Description of the task:
Leave out the pictures and repeat the data exactly.

Records provided:
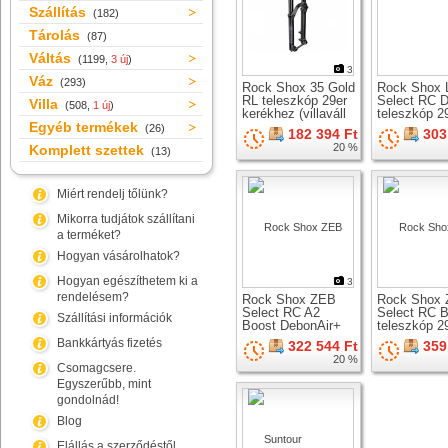
Szállítás
(182)
Tárolás
(87)
Váltás
(1199,
3 új
)
3
Váz
(293)
Rock Shox 35 Gold
Rock Shox L
RL teleszkóp 29er
Select RC 
Villa
(508,
1 új
)
kerékhez (villaváll
teleszkóp 2
Egyéb termékek
LockOut)
kerékhez
(26)
182 394 Ft
303
20 %
Komplett szettek
(13)
Miért rendelj tőlünk?
Mikorra tudjátok szállítani
a terméket?
Hogyan vásárolhatok?
Hogyan egészíthetem ki a
3
rendelésem?
Rock Shox ZEB
Rock Shox
Select RC A2
Select RC 
Szállítási információk
Boost DebonAir+
teleszkóp 2
teleszkóp 29er
kerékhez
Bankkártyás fizetés
322 544 Ft
359
kerékhez
20 %
Csomagcsere.
Egyszerűbb, mint
gondolnád!
Blog
Elállás a szerződéstől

Solution for this task:
Szállítás
(182)
Tárolás
(87)
Váltás
(1199,
3 új
)
3
Váz
(293)
Rock Shox 35 Gold
Rock Shox L
RL teleszkóp 29er
Select RC 
Villa
(508,
1 új
)
kerékhez (villaváll
teleszkóp 2
Egyéb termékek
LockOut)
kerékhez
(26)
182 394 Ft
303
20 %
Komplett szettek
(13)
Miért rendelj tőlünk?
Mikorra tudjátok szállítani
a terméket?
Hogyan vásárolhatok?
Hogyan egészíthetem ki a
3
rendelésem?
Rock Shox ZEB
Rock Shox
Select RC A2
Select RC 
Szállítási információk
Boost DebonAir+
teleszkóp 2
teleszkóp 29er
kerékhez
Bankkártyás fizetés
322 544 Ft
359
kerékhez
20 %
Csomagcsere.
Egyszerűbb, mint
gondolnád!
Blog
Elállás a szerződéstől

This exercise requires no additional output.